**DOCUMENT PASSAGE**.
SUMMARY OF THE INVENTION

[0008] The invention overcomes the deficiencies of other known layered compression schemes by using adaptive content filtering to reduce the number of bits in the residual signal inputted into the enhancement encoder, thereby lowering the bitrate of the enhancement layer.

[0009] According to one embodiment of the invention, a method and apparatus for providing spatial scalable compression using adaptive content filtering of a video stream is disclosed. The video stream is downsampled to reduce the resolution of the video stream. The downsampled video stream is then encoded to produce a base stream. The base stream is upconverted to produce a reconstructed video stream. The video stream and the reconstructed video stream are then analyzed to produce a gain value of the content of each pixel or group of pixels in the frames of the received video streams. The reconstructed video stream is subtracted from the video stream to produce a residual stream. The residual stream is attenuated by a multiplier with a variable gain factor so as to remove bits from the residual stream which represent areas of each frame which have little detail. The resulting residual stream is then encoded and outputting an enhancement stream.

**EXTRACTED INFORMATION**.
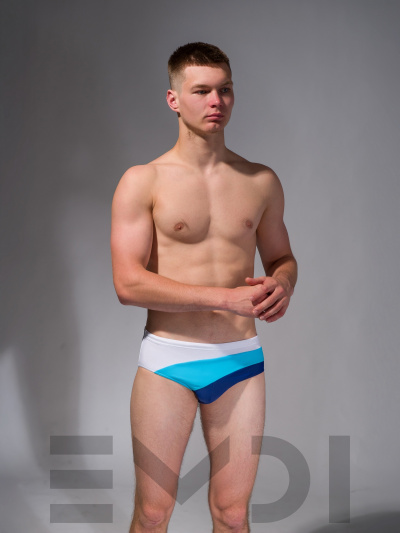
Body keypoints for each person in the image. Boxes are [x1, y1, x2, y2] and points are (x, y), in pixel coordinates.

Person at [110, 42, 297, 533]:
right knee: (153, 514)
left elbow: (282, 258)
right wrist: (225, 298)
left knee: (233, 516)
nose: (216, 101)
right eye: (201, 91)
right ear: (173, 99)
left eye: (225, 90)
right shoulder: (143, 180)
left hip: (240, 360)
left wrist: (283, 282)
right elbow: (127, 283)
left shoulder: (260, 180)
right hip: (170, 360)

--

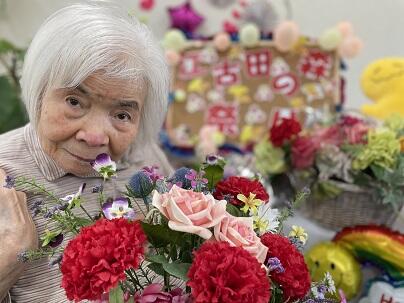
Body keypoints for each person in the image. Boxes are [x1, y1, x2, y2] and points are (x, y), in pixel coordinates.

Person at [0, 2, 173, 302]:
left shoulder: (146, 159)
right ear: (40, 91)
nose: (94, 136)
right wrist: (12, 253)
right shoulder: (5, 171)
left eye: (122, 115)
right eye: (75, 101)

---

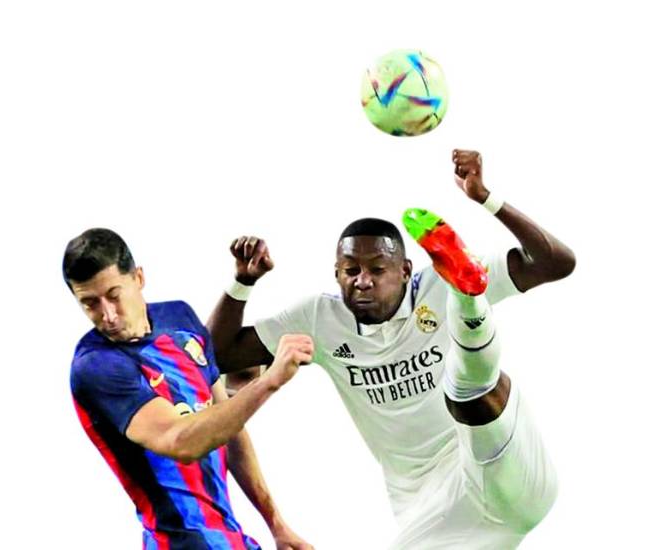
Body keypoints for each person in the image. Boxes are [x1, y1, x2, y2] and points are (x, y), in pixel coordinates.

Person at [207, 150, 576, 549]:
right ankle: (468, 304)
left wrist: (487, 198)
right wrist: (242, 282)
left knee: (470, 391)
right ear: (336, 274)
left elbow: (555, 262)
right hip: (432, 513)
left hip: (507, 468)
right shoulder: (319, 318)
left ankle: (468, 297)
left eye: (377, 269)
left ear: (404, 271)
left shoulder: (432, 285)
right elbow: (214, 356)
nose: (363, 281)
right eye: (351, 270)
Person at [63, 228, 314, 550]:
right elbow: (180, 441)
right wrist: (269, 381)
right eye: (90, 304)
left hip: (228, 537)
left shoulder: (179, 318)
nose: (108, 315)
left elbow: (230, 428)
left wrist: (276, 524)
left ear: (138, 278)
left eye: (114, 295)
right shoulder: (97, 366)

**WHAT THE TASK ASKS**. In the passage on spatial scalable video compression, what produces the residual stream?

**RESPONSE BOX**. Subtracting the reconstructed video stream from the video stream.